Objects can communicate with each other just fine by updating each other's data, in theory. It is a much better system, however, to allow for event-driven logic to guide programming in addition to general-purpose procedural programming. A number of messages can be initiated, either by sprite collisions or other objects, to directly affect the course of objects.
The object that sends the message fires off information to one or more other objects. The program flow of the sender is unaffected. If the sender used an "order" command to send the message, the sender just continues to execute more commands. If the sender and receiver are the same object, the object won't jump to the message label specified.
The object that receives the message jumps to the appropriate
message-related label. If the receiver does not have the correct label, the
message is ignored. If the receiver does have it, the resume
information is set to the previous object script location, and
hobj (if present) becomes a pointer to the sender.
When the receiver gets its turn to execute its object script, a variety of
things may occur. The receiver, which had jumped to the label location in
the script, may choose to continue at this new script location or abort the
location. If continuation is picked, the resume information is set to
invalid at the end of the object's turn. If not, the "resume" command is
executed. This statement tells the command interpreter to forget the
message and proceed where it left off before the message, reseting the
resume information in the process.
The advantage of this system is that an object can test the message
for significance, usually by checking the object type that generated the
message. If it is deemed insignificant, the message can be ignored even
after it is generated.
A message from one object to another accomplishes only one
type of interaction: a two-object interaction. Binary communication systems
obviously fall short of three-object, four-object, or more-object
interactions. If two or more objects try to send a message to a destination
object at the same time, there can only be one piece of "origin" information
deposited in hobj at the time of the message.
A few options are open to solve a problem like this. One way to do it is to
synchronize objects so that tertiary interactions never occur. Seeing
how difficult this is, it is also a solution to log every sender of
a message with the idea of processing information from all objects that
tried to communicate with the receiver. This requires a lot of memory and
time, unfortunately, plus the added uncertainty of how literally every type
of tertiary reaction would pan out.
My solution is simple, even if not always satisfactory. The message control
block tells what order to evaluate the messages. For example, a hit message
is most likely to happen continuously if it is ignored for just the first
1/60th of a second the collision occurs. Other messages, such as triggered,
will happen only a single time and cause a big disturbance if they are
ignored. The most significant message evaluates first, the next significant
message evaluates next, all the way down to the least significant one, which
has the least precedence. Some messages will indeed be ignored, but their
relative importance determines the physics of the game.

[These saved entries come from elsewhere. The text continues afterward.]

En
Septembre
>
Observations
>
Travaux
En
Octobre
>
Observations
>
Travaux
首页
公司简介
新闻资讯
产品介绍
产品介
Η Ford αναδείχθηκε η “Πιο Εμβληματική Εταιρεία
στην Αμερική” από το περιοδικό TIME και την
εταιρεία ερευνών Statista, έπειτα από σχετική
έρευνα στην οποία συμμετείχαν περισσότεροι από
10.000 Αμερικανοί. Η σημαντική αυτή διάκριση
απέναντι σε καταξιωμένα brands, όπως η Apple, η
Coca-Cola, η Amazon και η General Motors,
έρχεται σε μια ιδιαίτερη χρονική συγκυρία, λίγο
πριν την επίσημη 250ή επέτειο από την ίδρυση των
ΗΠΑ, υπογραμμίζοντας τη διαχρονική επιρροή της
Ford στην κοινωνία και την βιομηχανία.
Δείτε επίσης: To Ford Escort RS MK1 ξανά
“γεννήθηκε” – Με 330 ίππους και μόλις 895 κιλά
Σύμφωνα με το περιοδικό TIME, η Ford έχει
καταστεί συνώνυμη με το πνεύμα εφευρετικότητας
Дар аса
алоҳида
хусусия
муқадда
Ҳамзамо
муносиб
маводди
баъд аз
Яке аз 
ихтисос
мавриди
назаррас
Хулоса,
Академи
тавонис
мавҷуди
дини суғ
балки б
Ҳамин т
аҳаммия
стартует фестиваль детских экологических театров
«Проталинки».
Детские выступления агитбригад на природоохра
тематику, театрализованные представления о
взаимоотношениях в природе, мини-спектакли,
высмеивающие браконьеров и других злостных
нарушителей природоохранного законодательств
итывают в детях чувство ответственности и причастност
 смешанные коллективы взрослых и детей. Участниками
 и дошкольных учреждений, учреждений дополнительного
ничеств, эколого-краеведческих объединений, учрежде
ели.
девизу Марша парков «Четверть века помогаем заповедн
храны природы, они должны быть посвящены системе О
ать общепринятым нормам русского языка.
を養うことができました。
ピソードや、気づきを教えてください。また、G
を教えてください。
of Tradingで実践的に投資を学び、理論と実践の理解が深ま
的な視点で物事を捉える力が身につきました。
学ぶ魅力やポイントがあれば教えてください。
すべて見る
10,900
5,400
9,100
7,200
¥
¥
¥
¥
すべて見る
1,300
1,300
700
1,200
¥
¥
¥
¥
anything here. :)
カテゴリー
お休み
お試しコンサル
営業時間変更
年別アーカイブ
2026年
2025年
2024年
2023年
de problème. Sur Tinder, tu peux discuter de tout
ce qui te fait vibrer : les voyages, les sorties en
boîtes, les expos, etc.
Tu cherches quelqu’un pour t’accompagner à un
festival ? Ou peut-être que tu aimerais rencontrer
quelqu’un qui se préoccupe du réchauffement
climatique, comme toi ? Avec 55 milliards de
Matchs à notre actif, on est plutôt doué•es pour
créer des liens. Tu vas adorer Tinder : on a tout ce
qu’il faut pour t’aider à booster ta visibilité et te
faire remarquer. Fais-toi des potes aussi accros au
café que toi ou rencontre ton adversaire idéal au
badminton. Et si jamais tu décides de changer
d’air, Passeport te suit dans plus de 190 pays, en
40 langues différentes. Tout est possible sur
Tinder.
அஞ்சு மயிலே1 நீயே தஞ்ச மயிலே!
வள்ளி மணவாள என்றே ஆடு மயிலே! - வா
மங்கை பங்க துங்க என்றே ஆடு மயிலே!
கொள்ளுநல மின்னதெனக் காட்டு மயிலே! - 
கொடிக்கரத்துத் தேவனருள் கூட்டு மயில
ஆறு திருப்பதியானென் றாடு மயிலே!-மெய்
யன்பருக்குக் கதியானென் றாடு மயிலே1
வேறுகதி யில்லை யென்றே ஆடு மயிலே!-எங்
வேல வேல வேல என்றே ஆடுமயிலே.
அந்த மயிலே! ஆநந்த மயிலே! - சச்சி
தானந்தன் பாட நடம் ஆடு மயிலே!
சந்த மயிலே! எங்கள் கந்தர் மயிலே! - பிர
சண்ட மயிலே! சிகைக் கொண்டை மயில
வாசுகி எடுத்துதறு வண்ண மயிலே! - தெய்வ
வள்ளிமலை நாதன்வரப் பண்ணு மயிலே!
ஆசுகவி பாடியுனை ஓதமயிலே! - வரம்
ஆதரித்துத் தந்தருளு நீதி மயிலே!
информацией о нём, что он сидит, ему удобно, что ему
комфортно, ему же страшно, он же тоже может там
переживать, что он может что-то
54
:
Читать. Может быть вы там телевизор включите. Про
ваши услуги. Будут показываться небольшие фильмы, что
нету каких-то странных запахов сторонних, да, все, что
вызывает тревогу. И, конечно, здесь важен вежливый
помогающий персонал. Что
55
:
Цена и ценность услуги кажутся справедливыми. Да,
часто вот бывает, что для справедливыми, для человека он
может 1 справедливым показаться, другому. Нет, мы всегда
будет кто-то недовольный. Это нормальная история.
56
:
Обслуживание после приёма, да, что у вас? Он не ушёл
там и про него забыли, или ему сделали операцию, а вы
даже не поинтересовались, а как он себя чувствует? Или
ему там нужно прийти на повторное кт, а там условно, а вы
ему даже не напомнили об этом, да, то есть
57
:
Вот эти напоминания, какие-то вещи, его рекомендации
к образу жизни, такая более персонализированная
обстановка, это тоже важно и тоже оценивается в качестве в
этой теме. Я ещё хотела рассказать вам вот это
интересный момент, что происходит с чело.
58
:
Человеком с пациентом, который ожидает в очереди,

Tertiary interactions can be important when dealing with games that involve
things such as rapid-fire damage, where it makes a significant difference
how much damage an object takes whether or not multiple hits per frame cause
a summed amount of damage. Nibbler is not a game that insists on such
"summing" demands; it is geared toward binary interactions and discrete
puzzle solutions.
To order an object to jump to a message label, write this:
order anobjptr, alabel;
Object pointers are self-explanatory, but "alabel" must be declared in the
inter-object message control block. It is not possible to send any "custom"
message label to the receiving object. For that matter, it is not really
necessary--the same object pointer may be used to set a variable in the
receiving object that can be interpreted as additional communication
information. For example, a snake can find out what hit it instantly by
inspecting its "deathmethod" variable, which is often set by objects that
are coded to use specific pointers to index a snake object's local variables.
Any label other than a "hit" label (which can also be sent using an order
command) will trump a "hit" label. In other words, two messages sent to
the same object, one "hit", one not, will result in the non-"hit" label
being transferred.
The "hit" label is the target label whenever a sprite collision
occurs. A "move", "moveoff", or "moveobj" command by either the sender
or the receiver generates the message in both objects, provided the label
is available to jump to. A change of sprite or the creation of an object
will not initiate a "hit" label.
Collision logic works by the following steps:
1) Check the two objects' block flags.
2) If one is clear, forget it. If both are set, proceed.
3) Check the rectangular boundaries of the sprites, doing a subtraction
on the center points and the sprite dimensions.
4) If the sprites are outside of each other, forget it. If touching each
other (overlapping, even by the slightest pixel), proceed.
5) Consult the priority table. Read the current object as the row and
the destination object as the column.
6) Get a numerical value. If another object has generated a "hit" message,
compare the priority table entry of that object to the one that was just
checked. The greatest numerical value in the priority table is the object
whose message "wins."
In some ways, the priority table does act on tertiary interactions. However,
it still obeys my "most important message takes all" algorithm rather than a
summing data process algorithm. Priority table entries cannot be changed
on the fly, but must be preset when it comes time to compile the script.
Somewhere in the object scripts is a directive #ptable "file",
which defines the priority table in text format. The text table is actually
a spreadsheet that is saved in an easily compiled format. It took a LONG
TIME to create the priority table. This is one tedium of creating a
game with so many interacting physics--the physics have to be divided into
various levels of significance.
Each table entry has two possible attributes: a number from zero to 63.
The number defines the precedence of the object-object message
interaction, the higher numbers being the more significant.
All these values are weighed relative to each other on the same row--they
don't have actual significance on a larger scale. A value of zero says
that particular object-object interaction will be ignored, which is
useful for cutting down on excessive object recognition logic.
The #ptable directive must be placed strategically. All objects
capable of sprite collision logic must appear after the
directive. All objects that will not use the logic (have block flag=clear
always) should appear before the directive. The same order and number
for the priority table and the "hitscannable" objects must be observed.
Objects still have to interpret numbers and run routines; labels are just one way to pass along information. Labels are more commonly used for looping and general controls in the confines of a single object script. An object usually declares various local variables to be used as counters and fields to be updated for other objects and sometimes by other objects. Ultimately, the programmer must know how the objects will interface with each other before deciding which object will get what label at what time.